What you do not see here is those silver whirlly things on peoples roofs.

 

A turbine ventilator. I mentioned that as a possible duct termination.

 

I am hestiant about that particular option due to the strong winds during typhoon season. Don't want it to fly away. :P

 

I could, however, mount it near the firewall and add extra braces for support.

 

The other option would be to end the duct work straight out the side of the house with a larger fan to assist drawing the air out.

 

There should be attic fans that you should be able to get there. It blows air out the gable of the attic rather than the roof. And, you might be able to get one temperature contolled. If it gets to a certain temperature in the attic, it will start, when enough cooler air goes into the attic it will stop. It does not take much energy and will actually help keep the house cooler. Insulation across your ceiling should keep the heat from the rooms, too. If you use regular vents from each room, you can balance the airflow by how much you close the vent===less airflow from smaller rooms, etc.

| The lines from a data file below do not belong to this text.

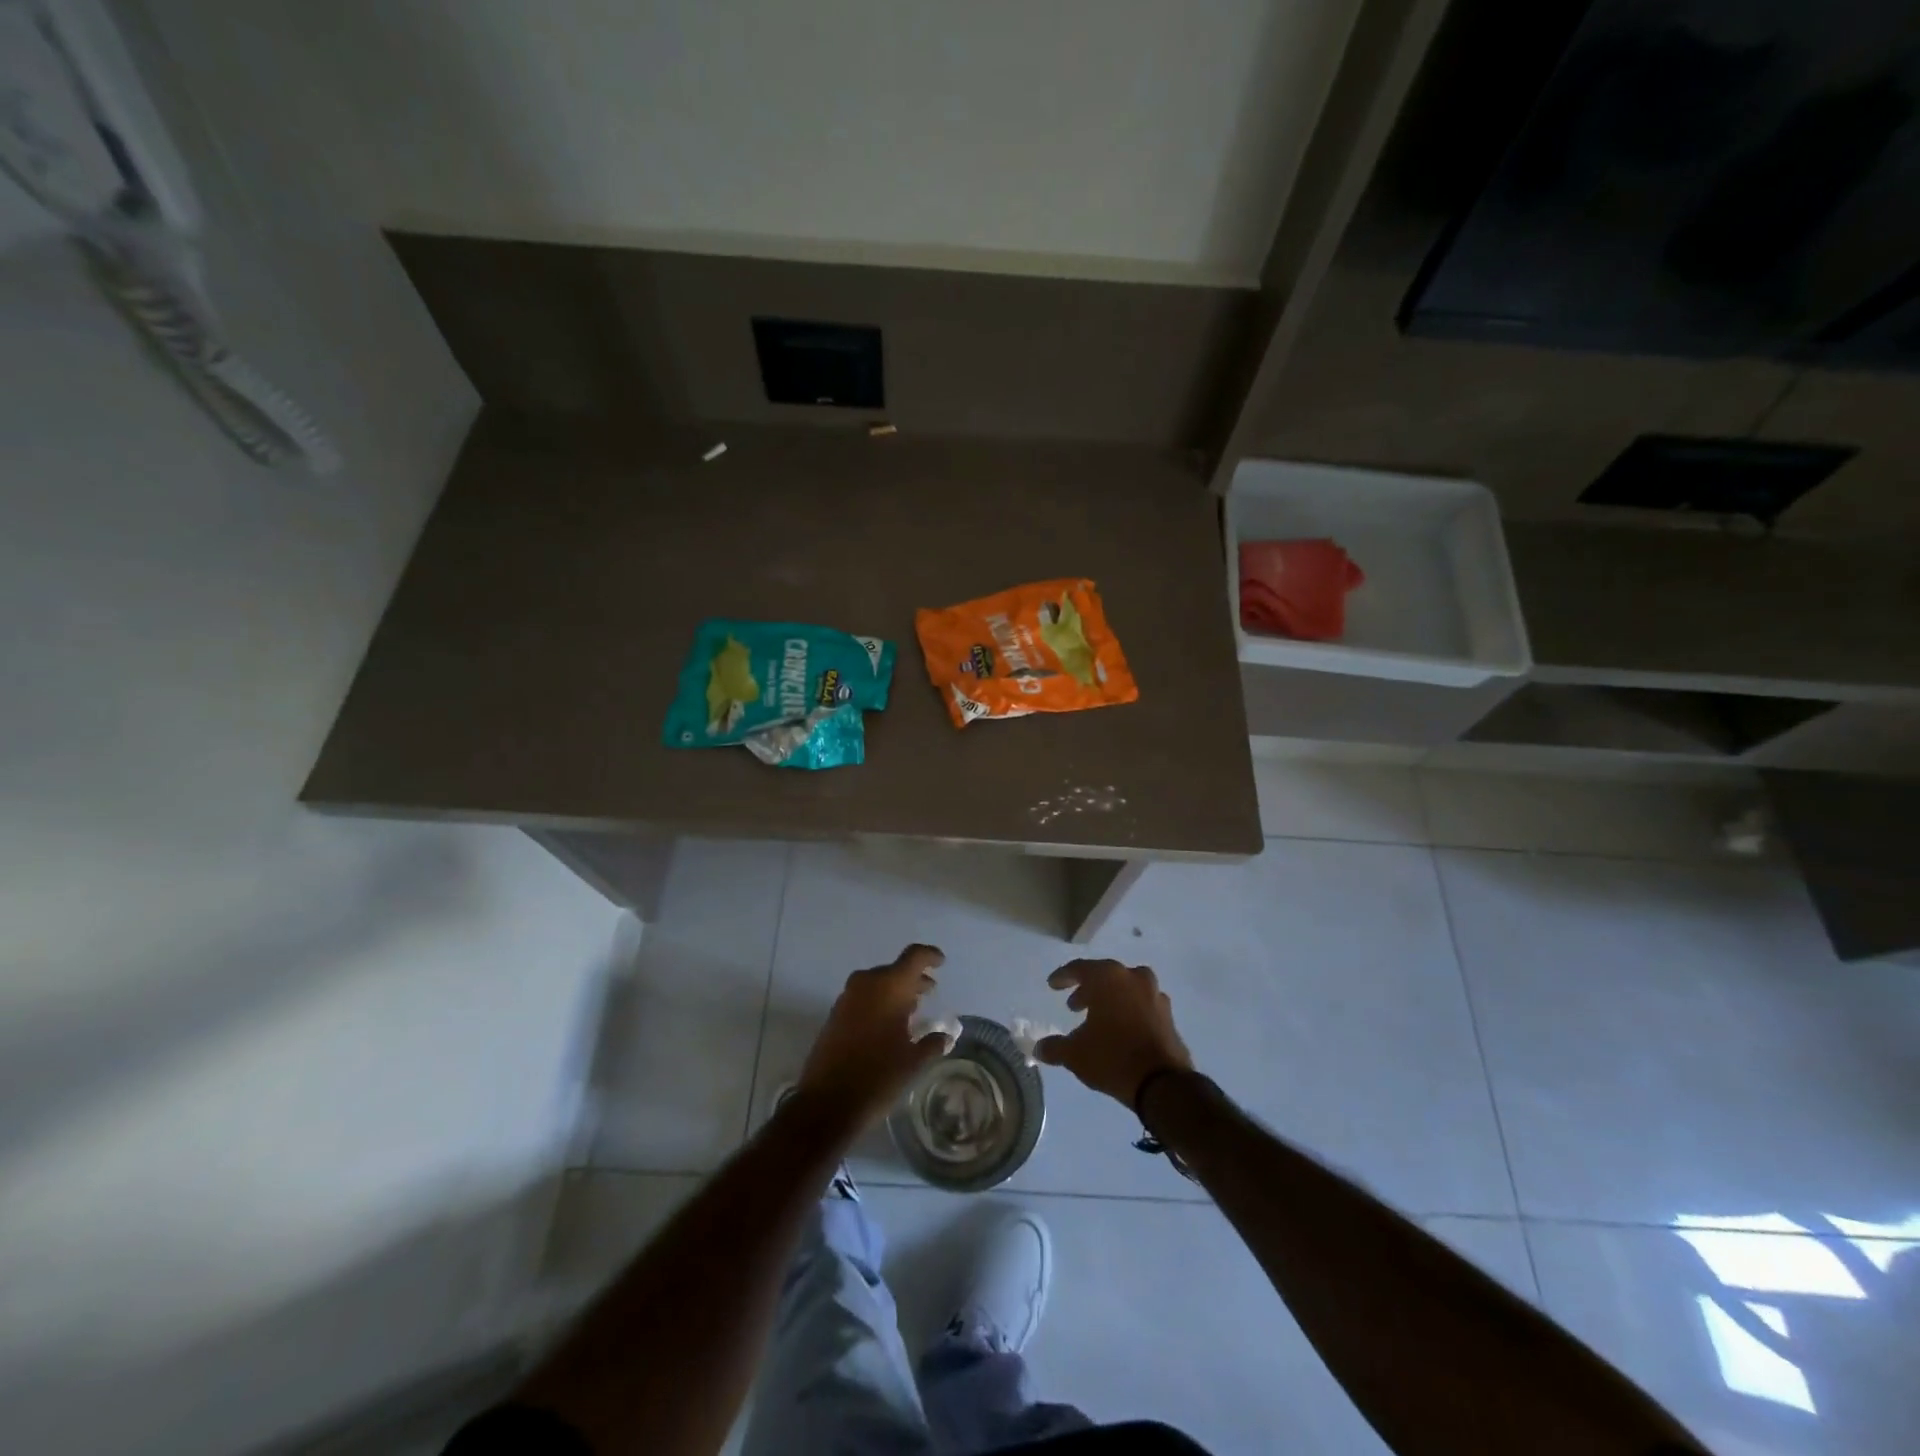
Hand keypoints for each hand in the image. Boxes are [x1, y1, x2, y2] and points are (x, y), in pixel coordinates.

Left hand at [795, 944, 949, 1129]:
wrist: (827, 1103)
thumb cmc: (877, 1077)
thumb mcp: (913, 1062)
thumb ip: (932, 1043)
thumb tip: (945, 1036)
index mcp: (889, 987)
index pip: (914, 956)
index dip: (930, 956)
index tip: (941, 963)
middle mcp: (867, 984)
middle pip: (895, 970)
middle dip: (913, 979)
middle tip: (929, 991)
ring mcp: (847, 998)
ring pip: (877, 983)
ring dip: (895, 991)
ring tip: (912, 1009)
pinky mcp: (835, 1014)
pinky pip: (863, 997)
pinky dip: (878, 1002)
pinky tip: (888, 1024)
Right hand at [1034, 958, 1193, 1106]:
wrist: (1162, 1082)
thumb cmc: (1112, 1057)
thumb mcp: (1075, 1054)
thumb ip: (1054, 1047)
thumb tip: (1039, 1048)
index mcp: (1108, 978)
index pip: (1079, 968)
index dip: (1063, 977)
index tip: (1052, 985)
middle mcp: (1133, 978)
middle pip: (1105, 976)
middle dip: (1088, 989)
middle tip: (1074, 1005)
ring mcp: (1154, 995)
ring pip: (1127, 988)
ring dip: (1111, 998)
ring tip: (1099, 1018)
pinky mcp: (1168, 1015)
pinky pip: (1142, 1004)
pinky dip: (1130, 1010)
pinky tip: (1122, 1029)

This would be the opposite of a regular air conditioning system which would have a return air duct. (smile) instead of an airflow meter which you would use in the attic, you could use one of those little toys like fans that twirl... get it to turn about the same with each vent..then you will have equal volume of air from each room..if you have too much air from one room, very little will go from smaller rooms and defeat the purpose of taking out heat and moisture.